## Text provided:
----
Because we determine that the record contains competent, credible evidence to

support the trial court’s determination that Hobbs, by engaging in a pattern of

conduct, had knowingly caused Mullen and her daughter to believe that they would

suffer mental distress, we affirm the issuance of the protection order.

       {¶2}    Mullen filed a petition for a civil stalking protection order against

Hobbs on behalf of herself and her child on September 8, 2011. In the petition,

Mullen alleged that Hobbs had insisted that she had legal rights to Mullen’s daughter

and that Hobbs had appeared unannounced on her child’s first day of school in mid-

August 2011.    Hobbs had then visited the school, again unannounced, in early

September. The same day that the petition was filed, the trial court entered an ex

parte temporary protection order until the matter could be set for an evidentiary

hearing.
----
## Dataset records:
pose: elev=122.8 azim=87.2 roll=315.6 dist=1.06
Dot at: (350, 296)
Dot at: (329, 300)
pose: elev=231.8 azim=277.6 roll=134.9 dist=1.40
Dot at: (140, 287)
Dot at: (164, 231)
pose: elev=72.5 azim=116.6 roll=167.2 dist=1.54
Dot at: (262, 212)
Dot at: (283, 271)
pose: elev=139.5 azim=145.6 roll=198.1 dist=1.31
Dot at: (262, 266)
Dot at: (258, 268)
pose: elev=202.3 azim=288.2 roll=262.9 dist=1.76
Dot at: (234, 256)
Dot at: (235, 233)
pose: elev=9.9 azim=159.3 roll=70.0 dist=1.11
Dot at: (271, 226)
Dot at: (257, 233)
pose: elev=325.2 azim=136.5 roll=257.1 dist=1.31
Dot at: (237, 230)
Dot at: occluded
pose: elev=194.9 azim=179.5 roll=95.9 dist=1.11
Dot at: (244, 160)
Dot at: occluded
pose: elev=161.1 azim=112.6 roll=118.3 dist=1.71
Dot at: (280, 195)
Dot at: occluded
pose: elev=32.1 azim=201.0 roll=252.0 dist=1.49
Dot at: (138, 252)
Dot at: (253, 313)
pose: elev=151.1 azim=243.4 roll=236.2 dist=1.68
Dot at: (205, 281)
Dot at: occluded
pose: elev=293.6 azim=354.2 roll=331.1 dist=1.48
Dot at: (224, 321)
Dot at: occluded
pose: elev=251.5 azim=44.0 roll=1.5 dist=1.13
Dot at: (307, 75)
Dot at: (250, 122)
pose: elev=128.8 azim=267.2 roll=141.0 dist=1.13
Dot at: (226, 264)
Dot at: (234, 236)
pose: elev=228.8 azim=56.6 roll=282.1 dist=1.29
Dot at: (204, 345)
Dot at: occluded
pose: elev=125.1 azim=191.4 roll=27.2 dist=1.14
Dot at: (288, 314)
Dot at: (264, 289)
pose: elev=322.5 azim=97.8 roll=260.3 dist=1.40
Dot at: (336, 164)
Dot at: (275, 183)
----
## Given exercise:
In the court opinion, on what date did Mullen file her petition for a civil stalking protection order against Hobbs?

## Result below:
September 8, 2011.